§ Mr. Rosindell
To ask the Secretary of State for Environment, Food and Rural Affairs if she will take steps to reduce nitrate concentrations in English rivers. 
§ Mr. Morley
The Government has taken, and is taking, a range of action to address nitrate pollution of English rivers.
The EC's Urban Waste Water Treatment Directive contains provisions designed to reduce the adverse impact of sewage discharges on the water environment. The Directive, and Government policy building on the Directive's requirements, establishes that all discharges from sewage treatment plants serving populations greater than 2,000 have secondary treatment by the end of 2005.
Secondary treatment reduces the total nitrogen present in sewage.
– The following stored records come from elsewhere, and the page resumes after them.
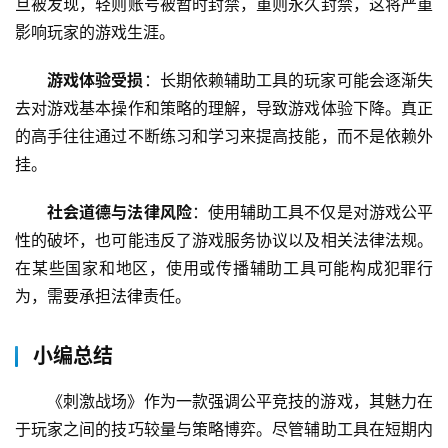
旦被发现，轻则账号被暂时封禁，重则永久封禁，这将严重
影响玩家的游戏生涯。
游戏体验受损
：长期依赖辅助工具的玩家可能会逐渐失
去对游戏基本操作和策略的理解，导致游戏体验下降。真正
的高手往往通过不断练习和学习来提高技能，而不是依赖外
挂。
社会道德与法律风险
：使用辅助工具不仅是对游戏公平
性的破坏，也可能违反了游戏服务协议以及相关法律法规。
在某些国家和地区，使用或传播辅助工具可能构成犯罪行
为，需要承担法律责任。
小编总结
《刺激战场》作为一款强调公平竞技的游戏，其魅力在
于玩家之间的技巧较量与策略博弈。尽管辅助工具在短期内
The amount of this reduction is dependant upon the type of secondary treatment process applied, but reduction of total nitrogen achieved through secondary treatment is of the order of 20 per cent. on average.
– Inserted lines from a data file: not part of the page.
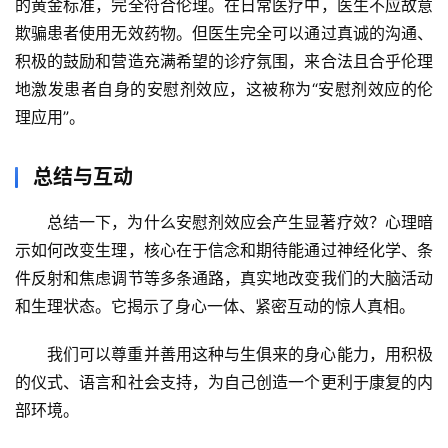
的黄金标准，完全符合伦理。在日常医疗中，医生
不应故意
欺骗患者
使用无效药物。但医生完全可以通过
真诚的沟通、
积极的鼓励和营造充满希望的诊疗氛围
，来合法且合乎伦理
地激发患者自身的安慰剂效应，这被称为“安慰剂效应的伦
理应用”。
总结与互动
总结一下，
为什么安慰剂效应会产生显著疗效？心理暗
示如何改变生理
，核心在于
信念和期待能通过神经化学、条
件反射和焦虑调节等多条通路，真实地改变我们的大脑活动
和生理状态
。它揭示了身心一体、紧密互动的惊人真相。
我们可以尊重并善用这种与生俱来的身心能力，用积极
的仪式、语言和社会支持，为自己创造一个更利于康复的内
部环境。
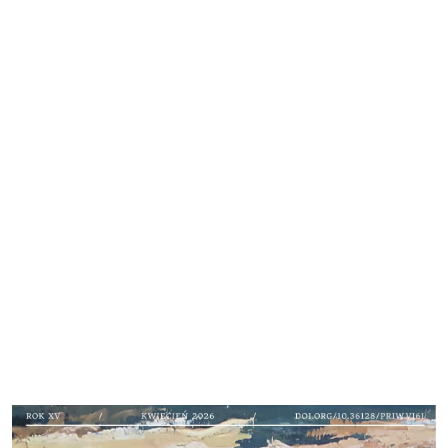
Cover image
The Directive also contains provisions that require further treatment of nitrates from sewage discharges to reduce the impact on freshwaters intended for abstraction for use as drinking water. These provisions require that where nitrate concentration levels in these waters exceed or could exceed 50mg/1, if no protective action is taken, then nitrate reduction is to be achieved through further treatment processes.
Between February 1997 and June 2002 eight water bodies in need of protection from excessive nitrates levels were identified as Sensitive Areas (Nitrate) in England. Relevant sewage works have been, or are being, built to provide the treatment needed to reduce nitrate levels in their discharges.
Action has also been taken to reduce nitrates in sewage discharges to estuaries in a number of Sensitive Areas (Eutrophic) where it is considered that these discharges contribute, or are likely to contribute, to the eutrophication of coastal waters.
Additionally the EU Nitrates Directive, an environmental measure designed to reduce current and prevent future water pollution by nitrate from agricultural sources, requires all known areas of land draining into nitrate-polluted waters to be designated as Nitrate Vulnerable Zones. The Nitrates Directive requires the identification of polluted waters using the following criteria: (a) surface and groundwaters which contain or could contain, if preventative action is not taken, nitrate concentrations greater than 50 mg/1;(b) surface waters which are eutrophic or could become eutrophic if preventative action is not taken. Around 55 per cent. of England has been designated as NVZs on the basis that it drains into these waters.